Tuesday, September 16, 2008

Data deduplication

Data Deduplication essentially refers to the elimination of redundant data. In the deduplication process, duplicate data is deleted, leaving only one copy of the data to be stored. However, indexing of all data is still retained should that data ever be required. Deduplication is able to reduce the required storage capacity since only the unique data is stored. For example, a typical email system might contain 100 instances of the same one megabyte (MB) file attachment. If the email platform is backed up or archived, all 100 instances are saved, requiring 100 MB storage space. With data deduplication, only one instance of the attachment is actually stored; each subsequent instance is just referenced back to the one saved copy. In this example, a 100 MB storage demand could be reduced to only one MB.


Benefits

How do business benefit from data-deduplication?

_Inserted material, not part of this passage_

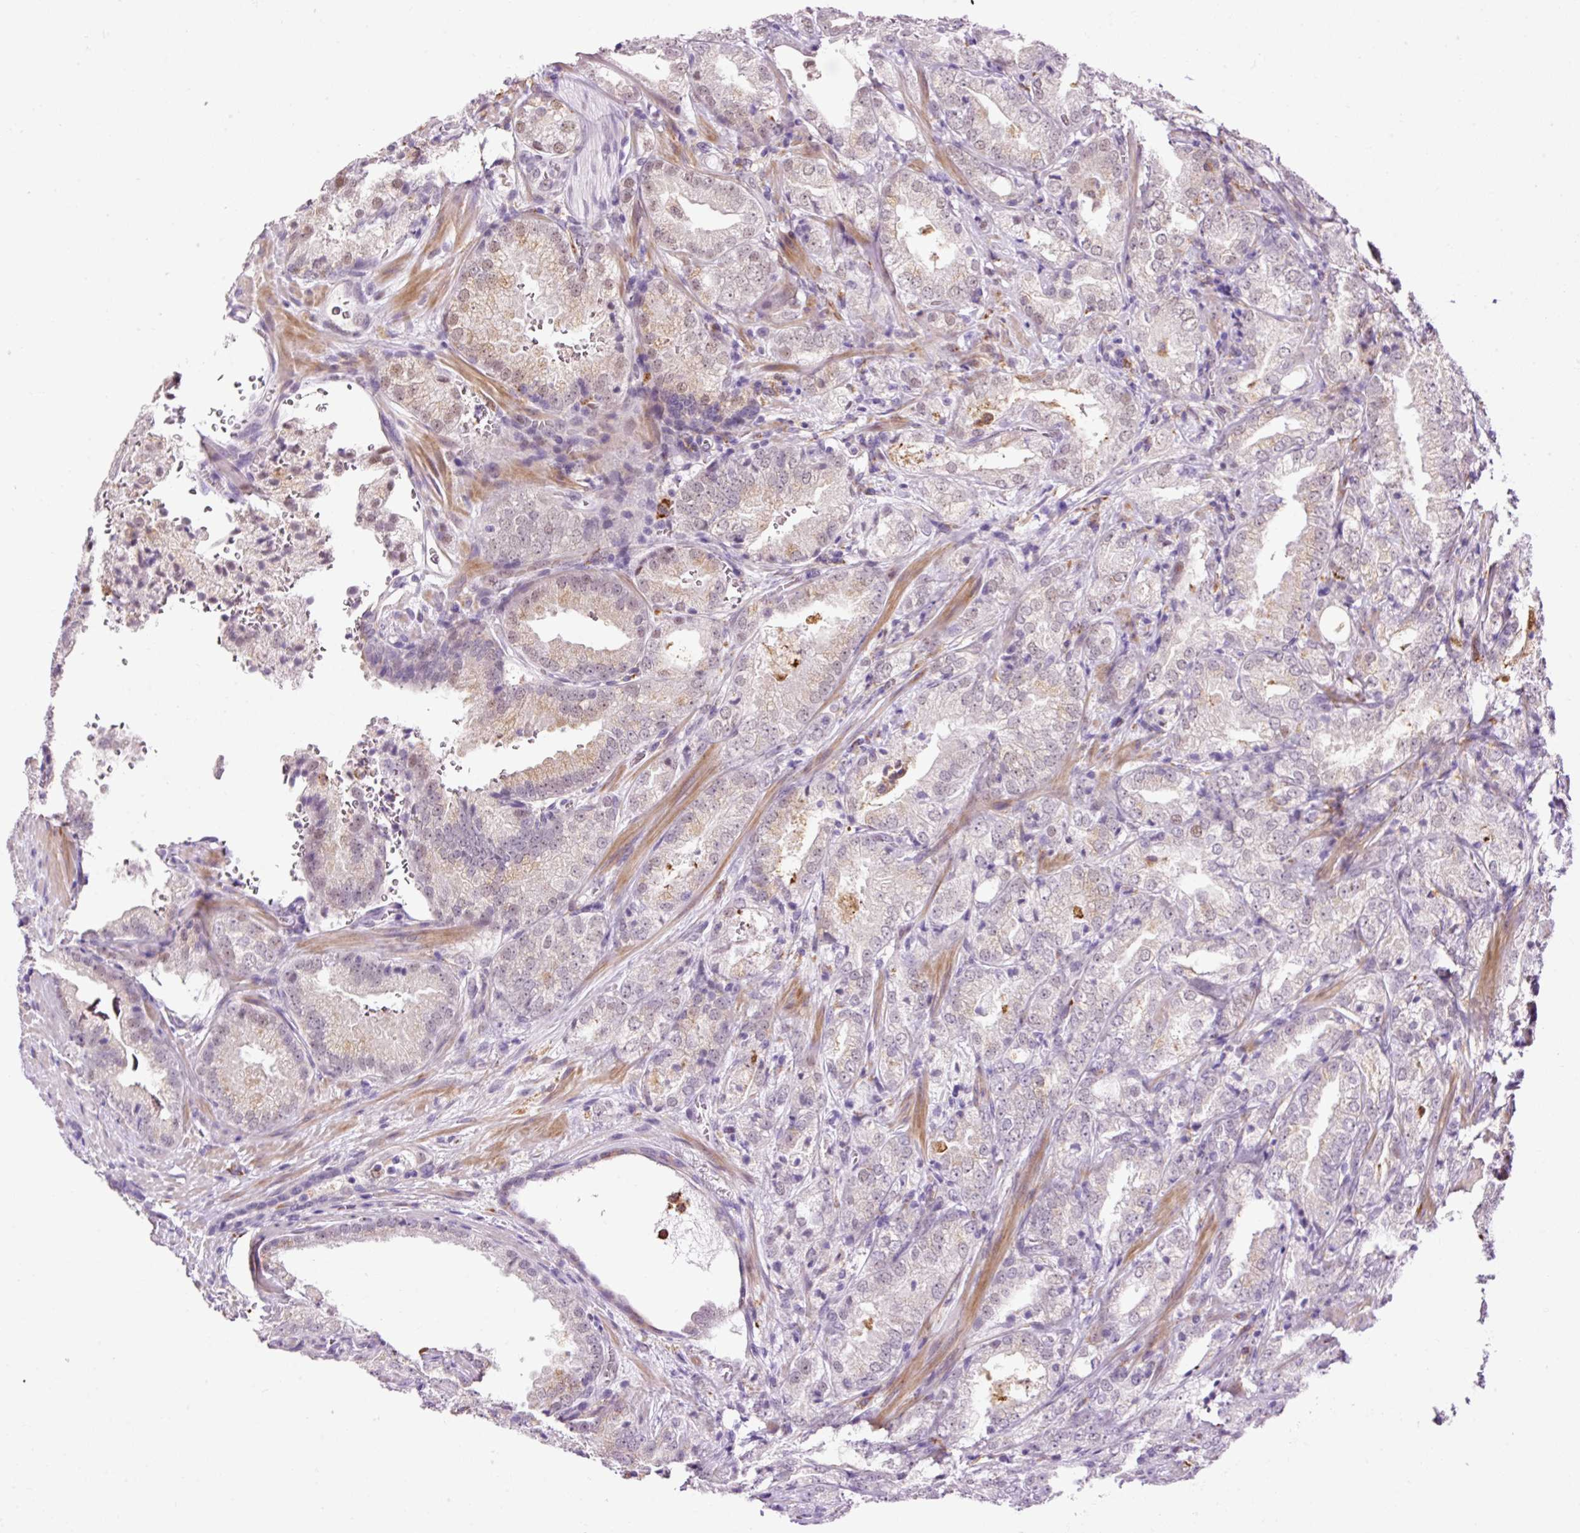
{"staining": {"intensity": "weak", "quantity": "<25%", "location": "nuclear"}, "tissue": "prostate cancer", "cell_type": "Tumor cells", "image_type": "cancer", "snomed": [{"axis": "morphology", "description": "Adenocarcinoma, High grade"}, {"axis": "topography", "description": "Prostate"}], "caption": "IHC micrograph of human prostate cancer stained for a protein (brown), which exhibits no positivity in tumor cells.", "gene": "LY86", "patient": {"sex": "male", "age": 63}}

  • The business benefits from data de-duplication start with increasing overall data integrity and end with reducing overall data protection costs. Data de-duplication lets users reduce the amount of disk they need for backup by 90 percent or more.
  • With reduced acquisition costs—and reduced power, space, and cooling requirements—disk becomes suitable for first stage backup and restore and for retention that can easily extend to months.
  • With data on disk, restore service levels are higher, media handling errors are reduced, and more recovery points are available on fast recovery media.
  • Data deduplication also reduces the data that must be sent across a WAN for remote backups, replication, and disaster recovery.

What all of that really means is that data protection is improved, service is faster, and costs are reduced.


Major Commercial Players

There are plenty of vendors, because data deduplication is a very hot area these days, especially now that the VTL (virtual tape library) vendors are getting involved. There is ExaGrid, Quantum, Avamar (acquired by EMC), Symantec Puredisk, Asigra, Data Domain, Diligent Technologies, Falconstor, and SEPATON. Quantum and NetApp have products in beta.